The mishap that injured Gino Vannelli last December kept him off the road for most of 2012.
“You might call it an occupational hazard, although I never expected anything like that to happen,” says the honey-voiced singer, whose early hits included “I Just Wanna Stop,” “Living Inside Myself” and “People Gotta Move.”
Before a December concert, he says, “I was testing my in-ear monitors and some unwitting road-crew member unplugged a cable. The blast was so loud that I went deaf for about five or 10 seconds in both ears.” He did perform, but the pain and ringing in his ears worsened. Warned by his doctors not to fly, Vannelli canceled concerts until July, when he did six or seven tour dates in Norway, Ukraine and Italy. “I did OK, but it was a little hard,” he says. “I’m still under a doctor’s care, but I suspect within a few months it will be totally gone.”
The accident, which caused “excruciating pain,” he says, had severe repercussions, personally and professionally. “If you want to find your highest God, if you can’t have silence, it’s really difficult,” he says. Professionally, he says, “I am looking so forward to performing again, because I really miss it.”
So look for Vannelli and his seven-piece band to put on quite a show in the intimate, acoustically lush Bear’s Den in the Seneca Niagara Hotel and Casino.
Perhaps partially as a result of the performing hiatus, “We prepared a bunch of new songs for the people in Niagara Falls,” says Vannelli from the music room of his Oregon home. “We have five or six new songs in our repertoire.”
Vannelli, who is proficient on several instruments and as a composer and arranger, considers his work a discipline. “I just love going to the studio, whether I am doing a project or not,” he says.
Vannelli, who just turned 60 but notes, “I don’t feel any different,” stays active through yoga and the Chinese moving meditation of Qigong, along with running and weight-lifting. He does vocal exercises every other day and watches his diet carefully.

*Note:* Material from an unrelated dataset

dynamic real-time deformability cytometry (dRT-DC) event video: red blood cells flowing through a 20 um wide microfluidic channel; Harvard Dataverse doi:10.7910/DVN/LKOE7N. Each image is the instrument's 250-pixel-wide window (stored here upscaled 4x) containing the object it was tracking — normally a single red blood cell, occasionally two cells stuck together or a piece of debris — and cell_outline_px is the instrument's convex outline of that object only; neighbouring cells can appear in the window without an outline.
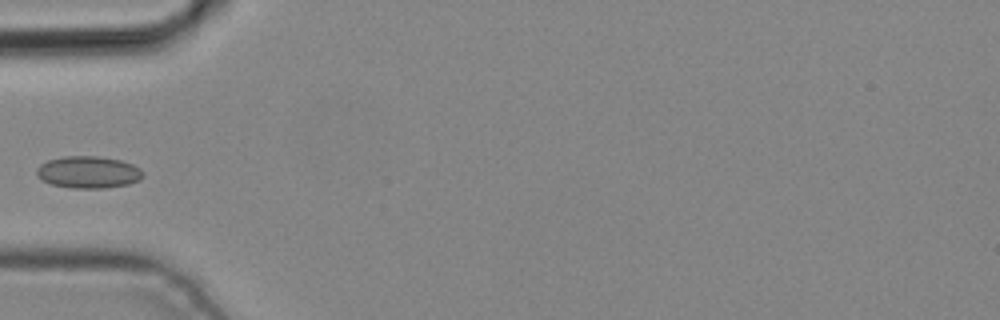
{"species": "common noctule bat (a hibernating species)", "species_latin": "Nyctalus noctula", "temperature_condition": "cold", "stored_images_in_passage": 4, "camera_frame_rate_fps": 3000, "um_per_image_px": 0.085, "animal": {"sex": "male", "body_mass_g": 19.2, "forearm_length_mm": 51.8}, "frame": {"image": 1, "passage_image": 4, "time_ms": 1.0, "image_size_px": [1000, 320], "cell_outline_px": [[144, 176], [140, 180], [128, 184], [104, 188], [72, 188], [52, 184], [40, 180], [36, 176], [36, 168], [40, 164], [48, 160], [64, 156], [100, 156], [120, 160], [132, 164], [140, 168], [144, 172]], "centroid_in_image_um": [7.5, 14.63], "position_along_channel_um": 77.5, "area_um2": 20.06}}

With the help of a vocal coach several years ago, Vannelli says he can defy “the common tradition that as you grow older your voice deepens and you lose your upper range. ... I am singing a plethora of the songs in the same key, and with tremendous ease, the way I did when I was 23. Some I will take lower just because I want to do lower notes. But the voice is really a muscle, and if you work with that muscle, it can deepen and broaden with age and also keep the top of its pyramid.”
Vannelli was one of the first artists to judiciously enrich the sound of his live music with carefully chosen recorded sequences. “Even with sequences, we are eight people on stage, so it’s quite a big group,” he says. “The sequence has to be really good, it has to be spare in the right way, all the instruments and voice have to be planned out really well. It needs to feel really natural.”
Vannelli says he can’t wait to take the stage tonight. “That room is a fantastic room,” he says. “I love playing all over the world, but I love going back to the Bear’s Den. I love taking walks to the falls.”
During his strolls near Niagara Falls, he says, he is sometimes recognized by fans, “but they are usually pretty cool.” Then he says it again: “The group is really up for this because it’s been a while, and for me, I am anxious to test out some of these new songs.”